In parts of Nigeria, when a family is struck by illness, misfortune, poverty or death it is often the youngest, weakest or most vulnerable child who is singled out as a ‘child witch’.

An accusation of witchcraft is traumatic in itself: but a child accused of witchcraft will be rapidly outcast by their whole community and subjected to a torrent of neglect and brutality that is so vast it is hard to believe and difficult to imagine. What follows this mass-scale abuse is even more terrifying:

Children accused of witchcraft are often subjected to ceremonies of ‘deliverance’: brutal exorcisms designed to 'drive the witch out' of the child.

Exorcisms take on various sinister forms. Some children are starved, Others are beaten with a machete.  Some are chained up, restrained and imprisoned for days, weeks, on end. Many are forced to ingest a highly toxic and lethal concoction of acid, human blood, petrol and cleaning fluids. 

In all their forms, these brutal ceremonies of deliverance serve only to harm the child; causing organ failure, internal bleeding, disfigurement and all too often, death.

If the child does die, it reinforces the belief they were a witch. If the child lives their choices are dire: stay with the abuser and be subjected to further brutality or flee to the streets, alone, where there is peril and danger at every turn.

Some of these children, are as young as 2 years old.

Safe Child Africa is doing all it can, right now, in the Niger Delta to help children faced with this nightmare. But we need the support of people like you to ensure we can reach more of these children.
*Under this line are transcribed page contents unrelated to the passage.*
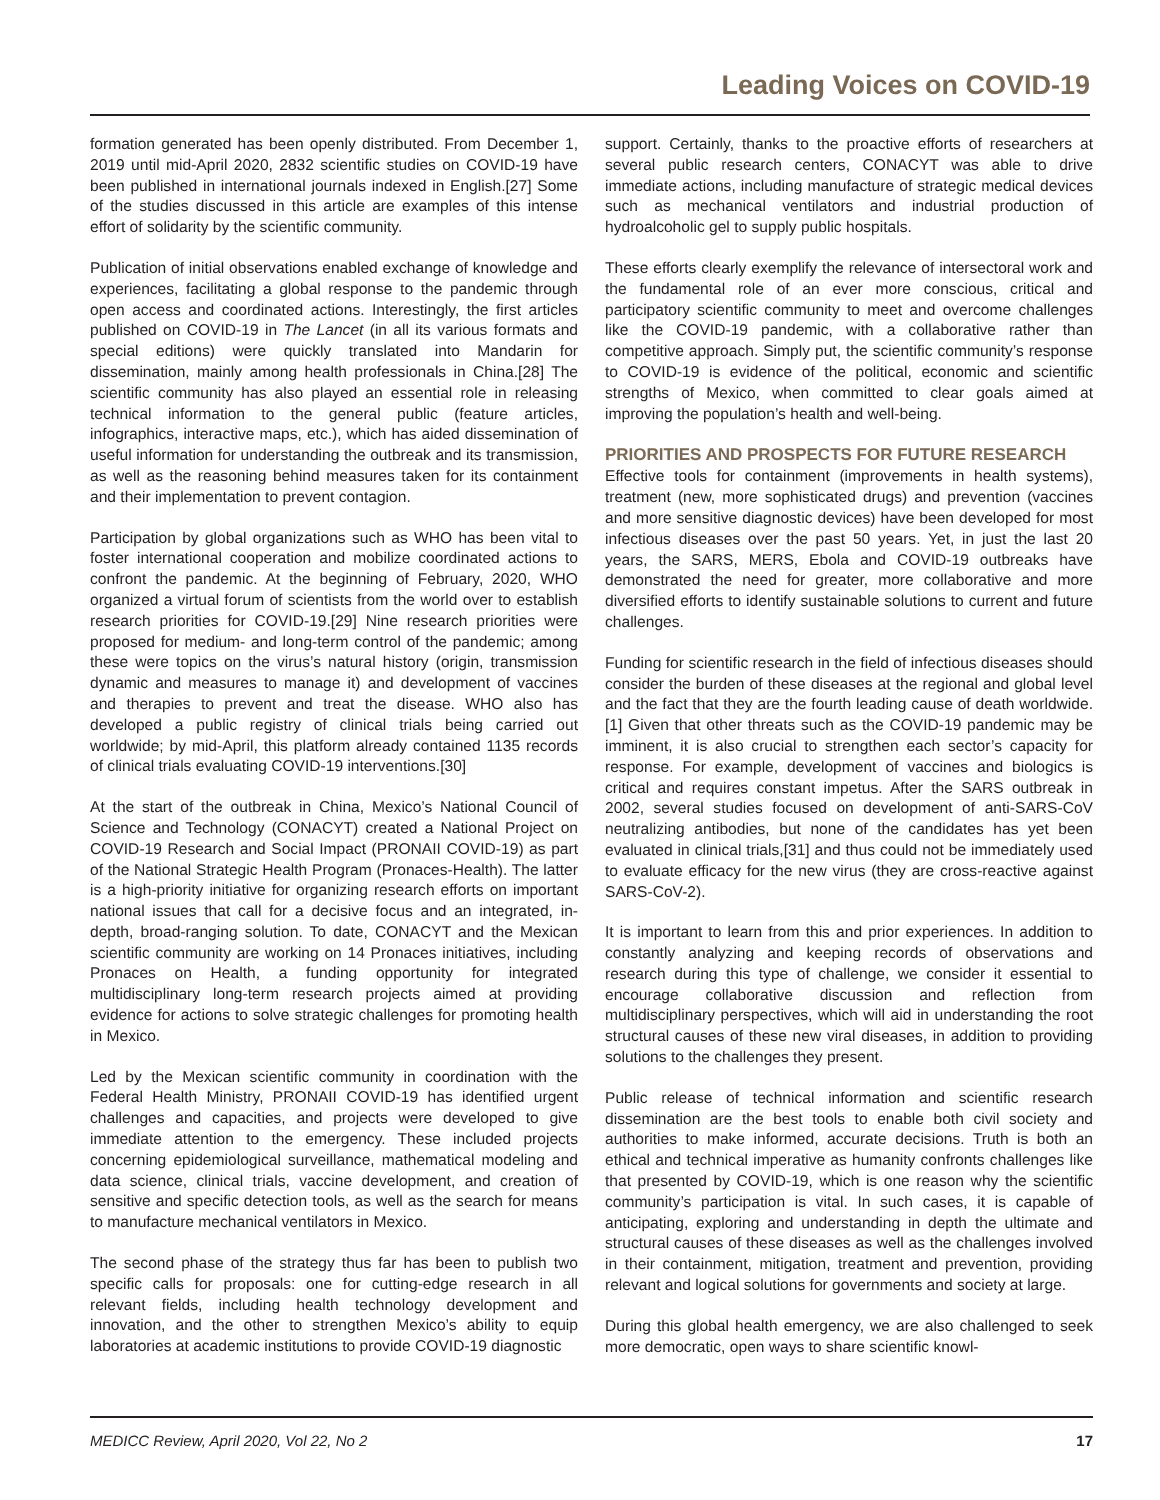Leading Voices on COVID-19
formation generated has been openly distributed. From December 1, 2019 until mid-April 2020, 2832 scientific studies on COVID-19 have been published in international journals indexed in English.[27] Some of the studies discussed in this article are examples of this intense effort of solidarity by the scientific community.
Publication of initial observations enabled exchange of knowledge and experiences, facilitating a global response to the pandemic through open access and coordinated actions. Interestingly, the first articles published on COVID-19 in The Lancet (in all its various formats and special editions) were quickly translated into Mandarin for dissemination, mainly among health professionals in China.[28] The scientific community has also played an essential role in releasing technical information to the general public (feature articles, infographics, interactive maps, etc.), which has aided dissemination of useful information for understanding the outbreak and its transmission, as well as the reasoning behind measures taken for its containment and their implementation to prevent contagion.
Participation by global organizations such as WHO has been vital to foster international cooperation and mobilize coordinated actions to confront the pandemic. At the beginning of February, 2020, WHO organized a virtual forum of scientists from the world over to establish research priorities for COVID-19.[29] Nine research priorities were proposed for medium- and long-term control of the pandemic; among these were topics on the virus’s natural history (origin, transmission dynamic and measures to manage it) and development of vaccines and therapies to prevent and treat the disease. WHO also has developed a public registry of clinical trials being carried out worldwide; by mid-April, this platform already contained 1135 records of clinical trials evaluating COVID-19 interventions.[30]
At the start of the outbreak in China, Mexico’s National Council of Science and Technology (CONACYT) created a National Project on COVID-19 Research and Social Impact (PRONAII COVID-19) as part of the National Strategic Health Program (Pronaces-Health). The latter is a high-priority initiative for organizing research efforts on important national issues that call for a decisive focus and an integrated, in-depth, broad-ranging solution. To date, CONACYT and the Mexican scientific community are working on 14 Pronaces initiatives, including Pronaces on Health, a funding opportunity for integrated multidisciplinary long-term research projects aimed at providing evidence for actions to solve strategic challenges for promoting health in Mexico.
Led by the Mexican scientific community in coordination with the Federal Health Ministry, PRONAII COVID-19 has identified urgent challenges and capacities, and projects were developed to give immediate attention to the emergency. These included projects concerning epidemiological surveillance, mathematical modeling and data science, clinical trials, vaccine development, and creation of sensitive and specific detection tools, as well as the search for means to manufacture mechanical ventilators in Mexico.
The second phase of the strategy thus far has been to publish two specific calls for proposals: one for cutting-edge research in all relevant fields, including health technology development and innovation, and the other to strengthen Mexico’s ability to equip laboratories at academic institutions to provide COVID-19 diagnostic
support. Certainly, thanks to the proactive efforts of researchers at several public research centers, CONACYT was able to drive immediate actions, including manufacture of strategic medical devices such as mechanical ventilators and industrial production of hydroalcoholic gel to supply public hospitals.
These efforts clearly exemplify the relevance of intersectoral work and the fundamental role of an ever more conscious, critical and participatory scientific community to meet and overcome challenges like the COVID-19 pandemic, with a collaborative rather than competitive approach. Simply put, the scientific community’s response to COVID-19 is evidence of the political, economic and scientific strengths of Mexico, when committed to clear goals aimed at improving the population’s health and well-being.
PRIORITIES AND PROSPECTS FOR FUTURE RESEARCH
Effective tools for containment (improvements in health systems), treatment (new, more sophisticated drugs) and prevention (vaccines and more sensitive diagnostic devices) have been developed for most infectious diseases over the past 50 years. Yet, in just the last 20 years, the SARS, MERS, Ebola and COVID-19 outbreaks have demonstrated the need for greater, more collaborative and more diversified efforts to identify sustainable solutions to current and future challenges.
Funding for scientific research in the field of infectious diseases should consider the burden of these diseases at the regional and global level and the fact that they are the fourth leading cause of death worldwide.[1] Given that other threats such as the COVID-19 pandemic may be imminent, it is also crucial to strengthen each sector’s capacity for response. For example, development of vaccines and biologics is critical and requires constant impetus. After the SARS outbreak in 2002, several studies focused on development of anti-SARS-CoV neutralizing antibodies, but none of the candidates has yet been evaluated in clinical trials,[31] and thus could not be immediately used to evaluate efficacy for the new virus (they are cross-reactive against SARS-CoV-2).
It is important to learn from this and prior experiences. In addition to constantly analyzing and keeping records of observations and research during this type of challenge, we consider it essential to encourage collaborative discussion and reflection from multidisciplinary perspectives, which will aid in understanding the root structural causes of these new viral diseases, in addition to providing solutions to the challenges they present.
Public release of technical information and scientific research dissemination are the best tools to enable both civil society and authorities to make informed, accurate decisions. Truth is both an ethical and technical imperative as humanity confronts challenges like that presented by COVID-19, which is one reason why the scientific community’s participation is vital. In such cases, it is capable of anticipating, exploring and understanding in depth the ultimate and structural causes of these diseases as well as the challenges involved in their containment, mitigation, treatment and prevention, providing relevant and logical solutions for governments and society at large.
During this global health emergency, we are also challenged to seek more democratic, open ways to share scientific knowl-
MEDICC Review, April 2020, Vol 22, No 2 17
We receive no funding or support from either the UK or Nigerian Government and we are entirely dependent on the donations of our generous supporters.

Without our supporters we simply would not be able to deliver the services we do. Please help us to give a future to each and every child accused of witchcraft in the Niger Delta.   

 

If we don’t help these children now, they will never know childhood, they will never know what innocence feels like; they will never be safe.